4/13/21 - Today is Tuesday. Chemo day. I passed a milestone today, too. I drove my car. Haven't driven in months. It felt weird, but I think I did just fine. No errors, no close calls, no speeding tickets. I drove myself to chemo, was there 4-1/2 hours, then drove myself to my second appointment where I was fitted for my new arm compression suit. Apparently, Medicare won't cover the cost of the torso suit until I've worn this one for at least 4 weeks. Private insurance does, but Medicare is stupid. So, I ordered one and it will arrive in a couple of days and I'll wear it for an hour in the morning and another hour in the evening. After another month passes and my seromas in my left sister continue to grow, I can get the torso suit shipped to me. They've been there for 3 months, but apparently Medicare just wants them to have a chance to get a little worse before they will cover the cost. The compression suit pushes the fluid up and over to the other side of my body, where those lymph nodes can disperse it properly. After that appointment, I drove myself home. I fell asleep on the couch in no time. A friend brought over dinner for tonight, so that is going to be delightful. omg. I did not want to help David in the kitchen tonight. By the way, he cleaned this entire house, and did the laundry, while I was at chemo today. He is still my hero.
Unfortunately, I flunked my blood work today. They said it was close enough that they would go ahead with the chemo, but my numbers are going down. Poop. No wonder I'm so tired all the time. All that liver I ate this past week didn't seem to make any difference. Or, maybe it did. Maybe it was what kept my numbers up enough so that I could have my chemo today. Whatever. I like liver, so will continue with that. I craved meat all week anyway.

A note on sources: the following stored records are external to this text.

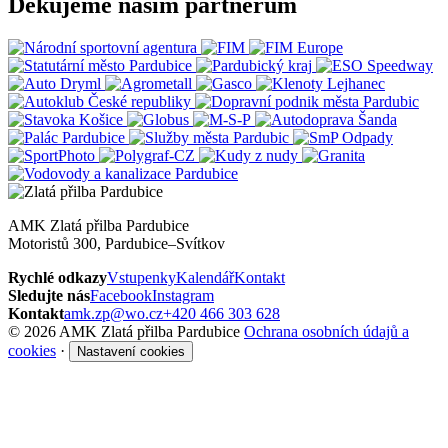
Děkujeme našim partnerům
AMK Zlatá přilba Pardubice
Motoristů 300, Pardubice–Svítkov
Rychlé odkazy
Vstupenky
Kalendář
Kontakt
Sledujte nás
Facebook
Instagram
Kontakt
amk.zp@wo.cz
+420 466 303 628
© 2026 AMK Zlatá přilba Pardubice
Ochrana osobních údajů a
cookies
·
Nastavení cookies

I put on shorts when I got home. I have to wear warm clothes at chemo because the room is a friggin' ice box. They give us warm blankets to cover with, too. It was 86 degrees when I got home at 3 p.m.
I don't feel so great this evening. I think this time is a bit harder than last time. I'm just going to take it easy. Tomorrow is a new day.
I have put a lot of thought into it, and I just don't think being an adult is going to work for me. I'm always in trouble, anyway.